3. The method for classifying surface defects of steel plates based on a dual-flow neural network model according to claim 1, wherein the global priority network is based on a VGG-16network architecture and comprises a 2 x2 pooling layer and 3 full connection layers FCa, FCb and FCg, and bypass connection is arranged between the FCa and FCg so that FCa bypasses FCb and is directly connected with FCg.

4. The method for classifying surface defects of steel sheets based on a dual-flow neural network model according to claim 1, wherein the global defect class includes planar defects and linear defects; the local defect categories of the planar defect include: at least one of plaque (Pa), surface Pits (PS) and inclusions (In); the local defect categories of the linear defects include: at least one of texture (Cr) and scratch (Sc).

5. The method for classifying surface defects of steel plates based on a dual-flow neural network model according to claim 1, wherein two residual network modules in a YOLO network are replaced by two characteristic multiplexing network modules, each characteristic multiplexing network module comprises 3 convolution layers, each convolution layer can obtain the output of all previous convolution layers as input, and adjacent convolution layers are connected through the convolution layers and a pooling layer.
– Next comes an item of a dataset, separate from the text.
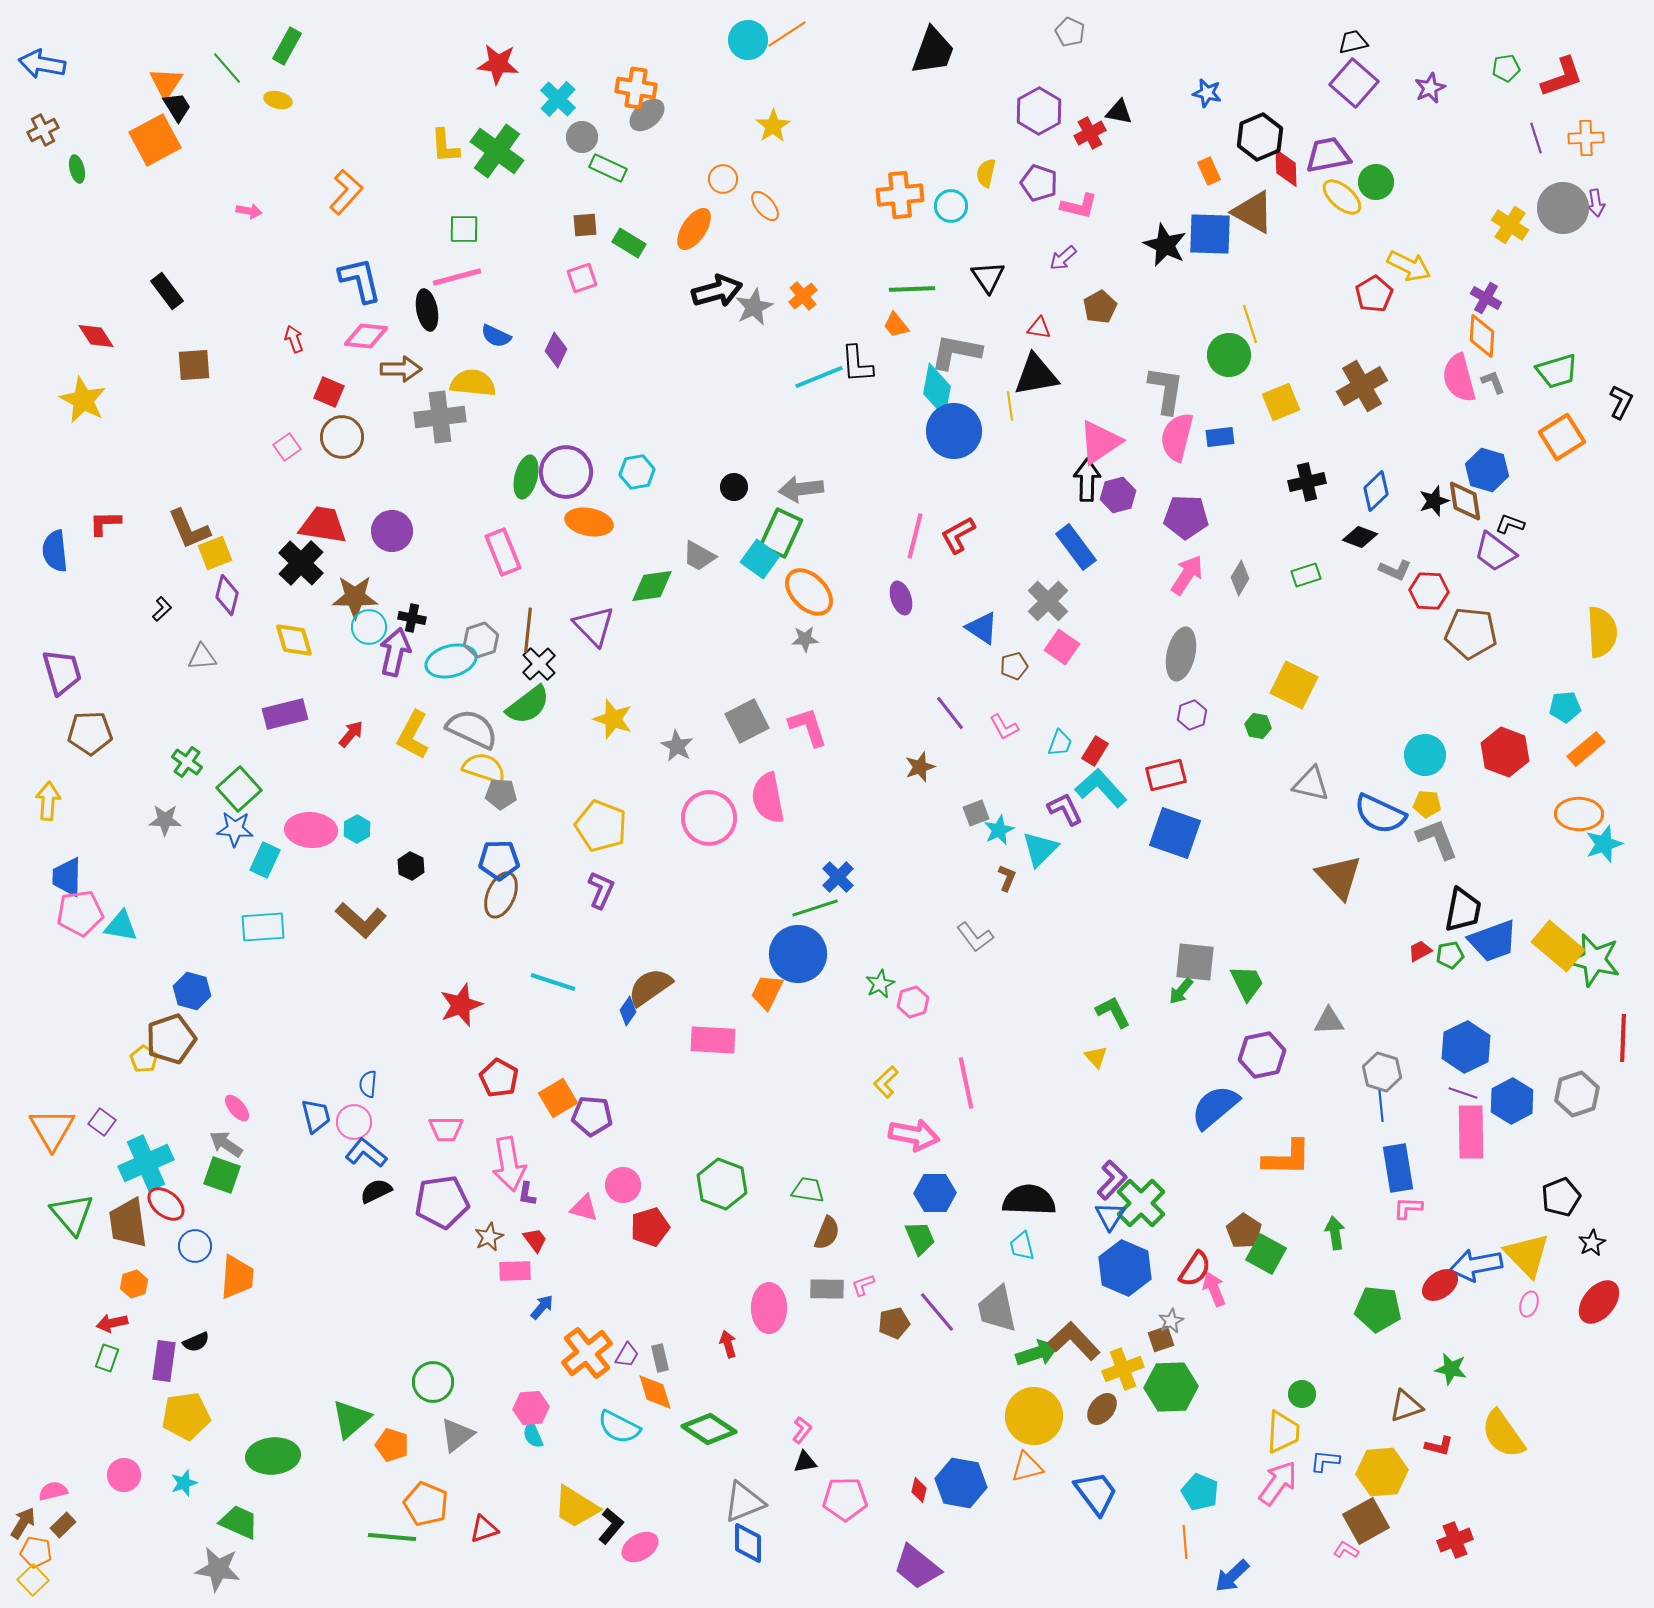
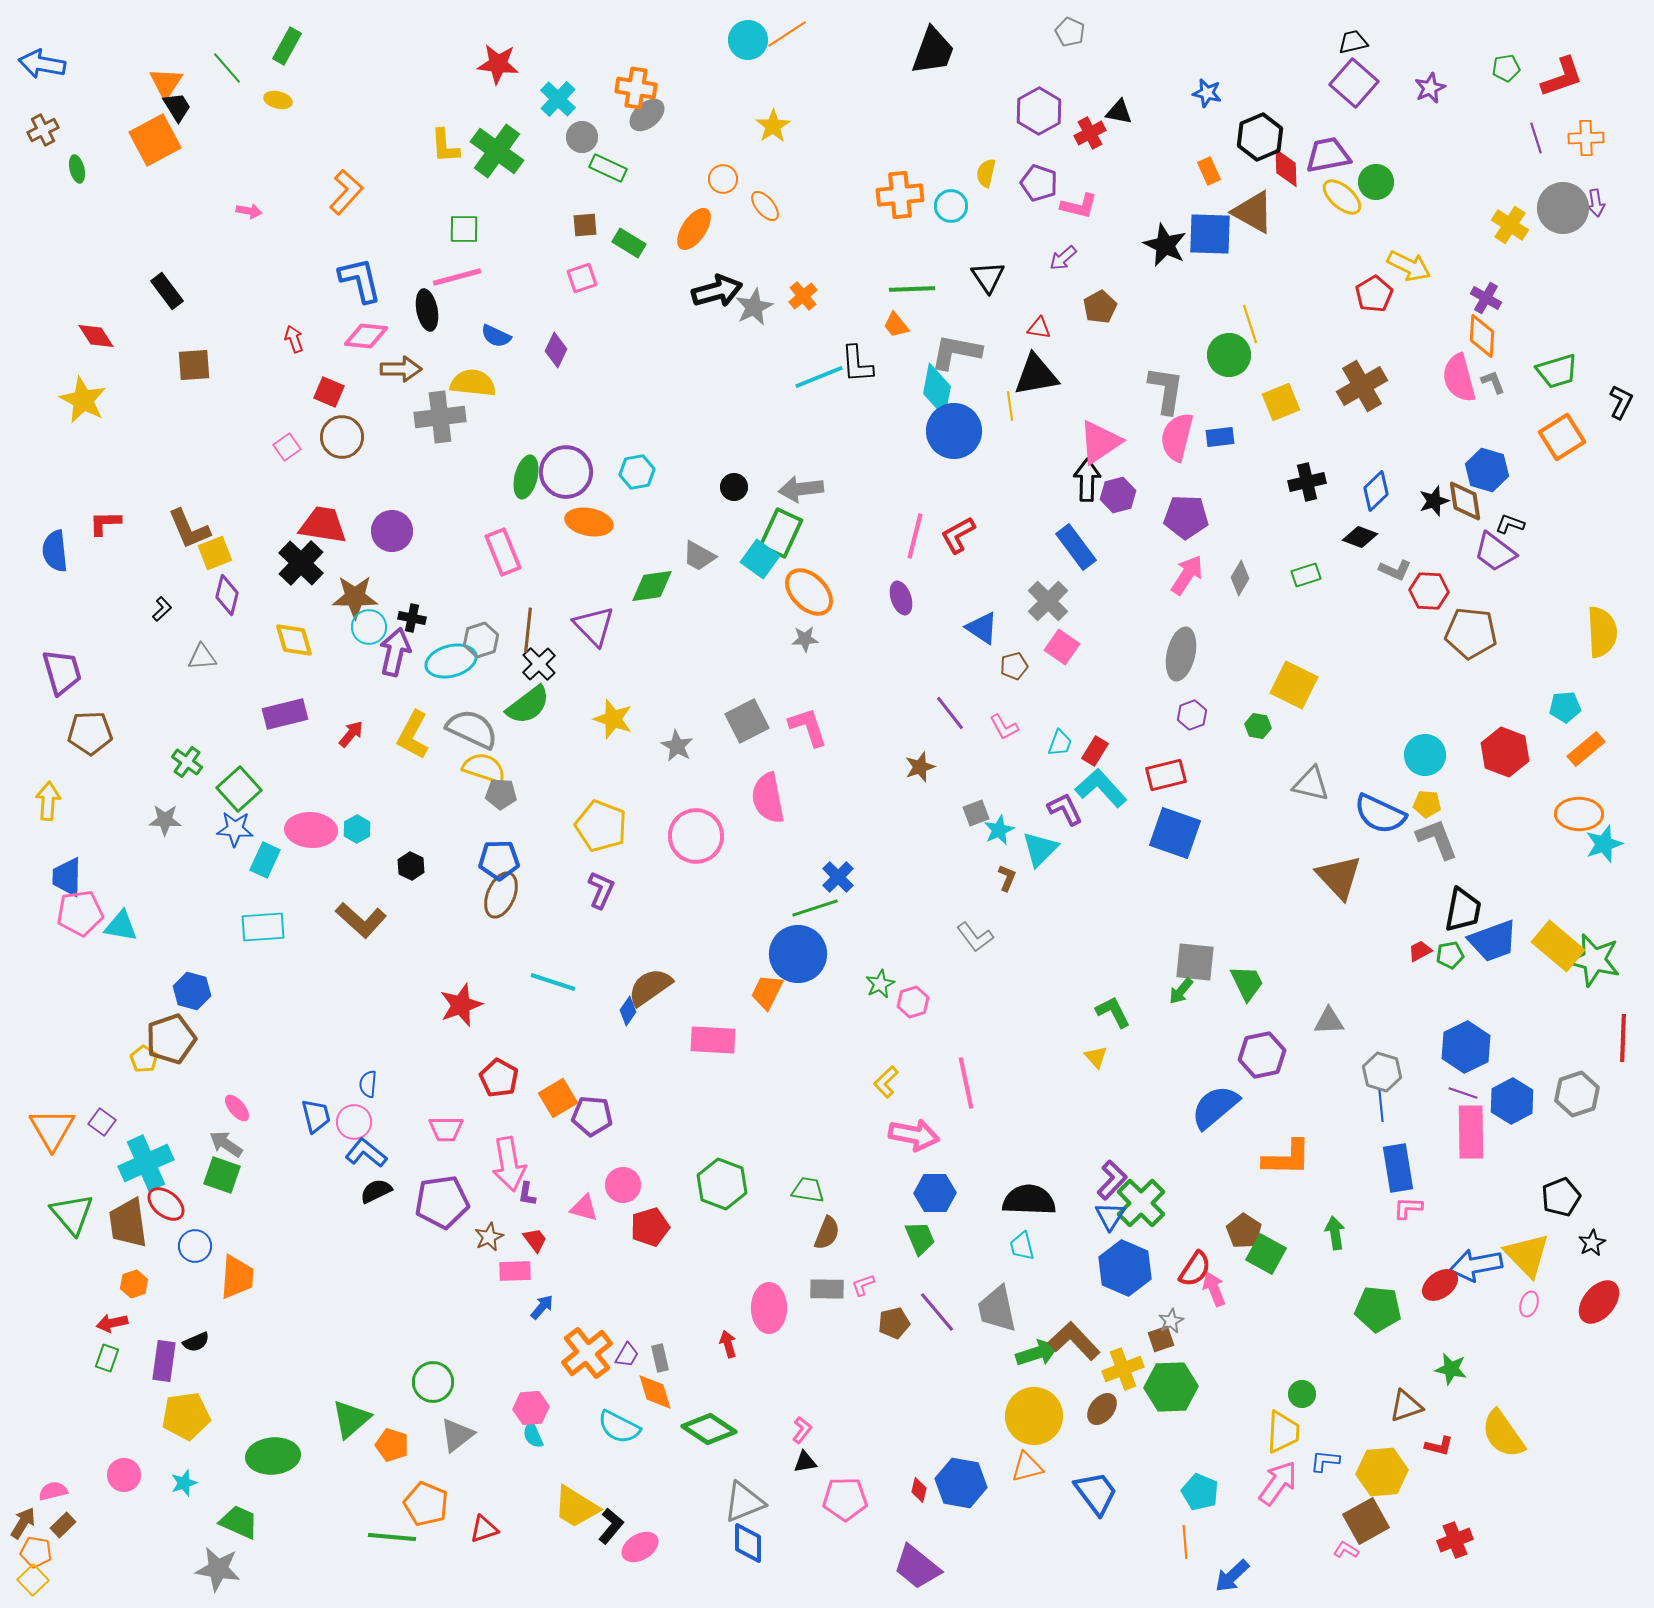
pink circle at (709, 818): moved 13 px left, 18 px down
6. The method for classifying surface defects of steel sheet based on a dual-flow neural network model according to claim 5, wherein said step S30 comprises the steps of:

s31, importing a steel plate image to be detected into a YOLO network based on classification priority, and unifying the size and the size of the steel plate image to be detected to 448×448dpi by adopting a bilinear interpolation method;

s32, carrying out normalization processing on the steel plate image to be detected after the size adjustment, and converting the pixel value range of the steel plate image to be detected from [0,255] to [0,1] to obtain a first defect classification chart; the normalization formula is:

wherein x is _i Representing image pixel point values, wherein min (x) and max (x) represent maximum and minimum values of image pixels; and

s33, dividing the first defect classification map into S multiplied by S grids, and if the center of the target defect falls into a grid unit, the grid unit is responsible for detecting an object, and obtaining a position detection result of the target defect.

7. The method for classifying the surface defects of the steel plate based on the double-flow neural network model according to claim 6, wherein the parameters of the YOLO network are set, the number of clustering clusters K=6, the convolution kernel size is 1*1, the convolution step length is 1, the initial learning rate of the model is 0.01, the number of samples selected by one training is 4, the weight attenuation regular term is set to 0.0005, and the asynchronous random gradient descent with the motion term of 0.9 is adopted.

8. The method for classifying surface defects of steel plates based on a dual-flow neural network model according to claim 7, wherein each grid predicts B prediction frames; the prediction box contains 5 data values (x, y, w, h, confidence); (x, y) is the offset of the center of the prediction block relative to the current grid and (w, h) is the length and width of the prediction block; the confidence value reflects the probability of whether the boundary of the predicted frame contains the target or not and the situation that the boundary of the current predicted frame coincides with the boundary of the real frameThe final detection result accords with the following formula:

wherein Pr (Object) is a target Object judgment parameter, pr (Object) =1 when the classification result has a target defect, and Pr (Object) =0 when the classification result has no target defect; pr (Class) _i /Object) is a conditional probability of a class.